OpenSearch3.1, performance very slow when taking snapshot

Versions (relevant - OpenSearch/Dashboard/Server OS/Browser):

OpenSearch/Dashboard 3.1.0

Describe the issue:
When taking a snapshot, the cluster performance become very slow.
during this time, observe heap.percent is around 50% to 60%;
however, ram.percent always at 99% or 100%.

check pod log, see many records relate to memory insufficient.
such issue doesn’t exist in opensearch 2.19

Configuration:

    snapshotRepositories:
        # ceph
        - name: CCEE_EUDE1_CEPH_S3_ISMPOLICY
          type: s3
          settings:
            bucket: ssdl-logging-opensearch-s3interface-snapshot-ismpolicy
            region: eu-de-1
            client: eude1ceph
            disable_chunked_encoding: "true"
            compress: "true"
            storage_class: "standard"

Relevant Logs or Screenshots:

[2025-07-15T03:45:21,689][WARN ][o.o.t.NativeMessageHandler] [ssdl-app-logging-opensearch-data-2] handling inbound transport message [InboundMessage{Header{NATIVE}{121388}{3.1.0}{860586}{true}{false}{false}{false}{indices:data/write/bulk[s]}}] took [15337ms] which is above the warn threshold of [5000ms]
[2025-07-15T03:45:48,699][WARN ][o.o.t.TransportService   ] [ssdl-app-logging-opensearch-data-2] Received response for a request that has timed out, sent [25013ms] ago, timed out [0ms] ago, action [internal:coordination/fault_detection/leader_check], node [{ssdl-app-logging-opensearch-manager-0}{tE7UkyCwTqqBihmjPC96zQ}{yI78U3BATJyXgMn8zSkM9w}{100.104.8.73}{100.104.8.73:9300}{m}{shard_indexing_pressure_enabled=true}], id [3640105]
[2025-07-15T03:45:48,720][INFO ][o.o.c.s.ClusterApplierService] [ssdl-app-logging-opensearch-data-2] removed {{ssdl-app-logging-opensearch-data-3}{F1Nk9N8BSqayno0AioJmRg}{Sj8eCMaCR1C70Dd75uXaFg}{100.104.10.129}{100.104.10.129:9300}{d}{shard_indexing_pressure_enabled=true}}, term: 99, version: 116005, reason: ApplyCommitRequest{term=99, version=116005, sourceNode={ssdl-app-logging-opensearch-manager-0}{tE7UkyCwTqqBihmjPC96zQ}{yI78U3BATJyXgMn8zSkM9w}{100.104.8.73}{100.104.8.73:9300}{m}}

[2025-07-15T03:46:46,719][WARN ][i.n.c.AbstractChannelHandlerContext] [ssdl-app-logging-opensearch-data-2] An exception 'OpenSearchSecurityException[The provided TCP channel is invalid.]; nested: DecoderException[javax.net.ssl.SSLHandshakeException: Insufficient buffer remaining for AEAD cipher fragment (2).
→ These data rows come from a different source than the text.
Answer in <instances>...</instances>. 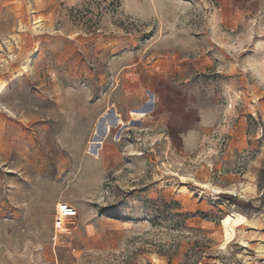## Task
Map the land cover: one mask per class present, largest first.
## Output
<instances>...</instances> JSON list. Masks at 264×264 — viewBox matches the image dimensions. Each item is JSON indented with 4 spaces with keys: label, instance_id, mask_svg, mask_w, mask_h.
<instances>
[{
    "label": "rangeland",
    "instance_id": "1",
    "mask_svg": "<svg viewBox=\"0 0 264 264\" xmlns=\"http://www.w3.org/2000/svg\"><path fill=\"white\" fill-rule=\"evenodd\" d=\"M124 3L0 0V264H264V0Z\"/></svg>",
    "mask_w": 264,
    "mask_h": 264
},
{
    "label": "bare ground",
    "instance_id": "2",
    "mask_svg": "<svg viewBox=\"0 0 264 264\" xmlns=\"http://www.w3.org/2000/svg\"><path fill=\"white\" fill-rule=\"evenodd\" d=\"M16 1V0H15ZM147 2V1H146ZM156 3V2H155ZM20 5V4H19ZM140 5V4H139ZM142 5V3H141ZM156 5V4H155ZM21 6V5H20ZM19 8V7H18ZM155 8V7H154ZM159 9V8H158ZM137 11H138V8H137ZM140 11V10H139ZM151 11V10H150ZM39 21V20H38ZM43 22V21H42ZM38 23V22H37ZM40 24V23H39ZM42 26V25H41ZM11 46V45H10ZM4 59V58H3ZM5 61V60H4ZM6 62V61H5ZM21 73V72H20ZM4 83L0 84V94L3 92V89H4ZM148 110V107L146 106L144 109L140 110V111H131L130 112V117H138L140 115H144V112H146ZM116 122L119 126H124V123L122 121H120V115L118 113H115L114 112V116L112 118H106L105 121H102V123H98L95 125L94 127V130H93V134H92V139L89 143V146H90V151L93 152V155L94 158H98L99 155H98V151H99V147L101 145H103L102 143V137L100 138V133L98 131V129H102L103 131V135H109L110 134V131H111V127H110V124L111 122ZM77 125V124H76ZM80 125V124H79ZM79 129V128H77ZM89 152V151H88ZM251 184V183H250ZM239 187V186H238ZM242 189V192L241 194L245 193L246 191L250 190V188H241ZM220 191V190H219ZM232 191V189L230 190ZM185 192V191H184ZM184 194V193H183ZM255 221V220H254ZM254 221L251 220L249 221L248 223H251V224H254ZM243 222H246V221H243ZM259 250H264V246H260L258 248ZM155 260V259H154ZM158 261V260H157ZM153 262H156V261H153Z\"/></svg>",
    "mask_w": 264,
    "mask_h": 264
},
{
    "label": "built area",
    "instance_id": "3",
    "mask_svg": "<svg viewBox=\"0 0 264 264\" xmlns=\"http://www.w3.org/2000/svg\"><path fill=\"white\" fill-rule=\"evenodd\" d=\"M76 217V209L64 203H58L55 207L53 229L55 234H62L67 230L68 221Z\"/></svg>",
    "mask_w": 264,
    "mask_h": 264
},
{
    "label": "trees",
    "instance_id": "4",
    "mask_svg": "<svg viewBox=\"0 0 264 264\" xmlns=\"http://www.w3.org/2000/svg\"><path fill=\"white\" fill-rule=\"evenodd\" d=\"M224 198H226V200L232 204H236L237 203V200L232 197V196H227V195H223Z\"/></svg>",
    "mask_w": 264,
    "mask_h": 264
},
{
    "label": "crops",
    "instance_id": "5",
    "mask_svg": "<svg viewBox=\"0 0 264 264\" xmlns=\"http://www.w3.org/2000/svg\"><path fill=\"white\" fill-rule=\"evenodd\" d=\"M169 1L171 2V0H169ZM124 5H125V8L129 10V12H130V11H133L132 8L127 4V0H125ZM125 59H126V58H125ZM125 66H127V64H125L124 67H125Z\"/></svg>",
    "mask_w": 264,
    "mask_h": 264
}]
</instances>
Needs to be more than tag size (16)]; nested: SSLHandshakeException[Insufficient buffer remaining for AEAD cipher fragment (2). Needs to be more than tag size (16)]; nested: BadPaddingException[Insufficient buffer remaining for AEAD cipher fragment (2). Needs to be more than tag size (16)];' [enable DEBUG level for full stacktrace] was thrown by a user handler's exceptionCaught() method while handling the following exception:

Hi @latituder ,

From Opensearch 2.19 → 3.1.0 a lot has been updated and changed, so usage being different in many ways would couple with them changes.

Looking at what you have provided I can see that heap is hitting 60% and ram is always maxed out. However without knowing more it is hard to say that adding more ram to each node is what is required to resolve your issues you’re seeing.
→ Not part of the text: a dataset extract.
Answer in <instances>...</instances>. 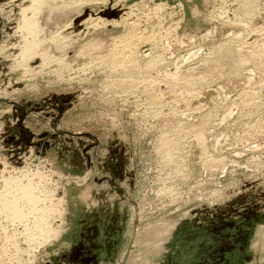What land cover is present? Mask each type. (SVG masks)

So lets start with gathering some more information

  • Could you check Garbage collection and see what kind of information you’re seeing?

  • How big are the snapshots, and have they been growing in size?

  • Have you tested generating the snapshots locally and not to s3 and seen if you’re seeing similar results?

  • When you say “the cluster performance become very slow” could you elaborate further?

    • What is it that becomes slow?
    • Have the resources available changed there?
    • Is there anything else running there?
    • Where is Opensearch running? (Docker, Kubernetes, VM)

Leeroy.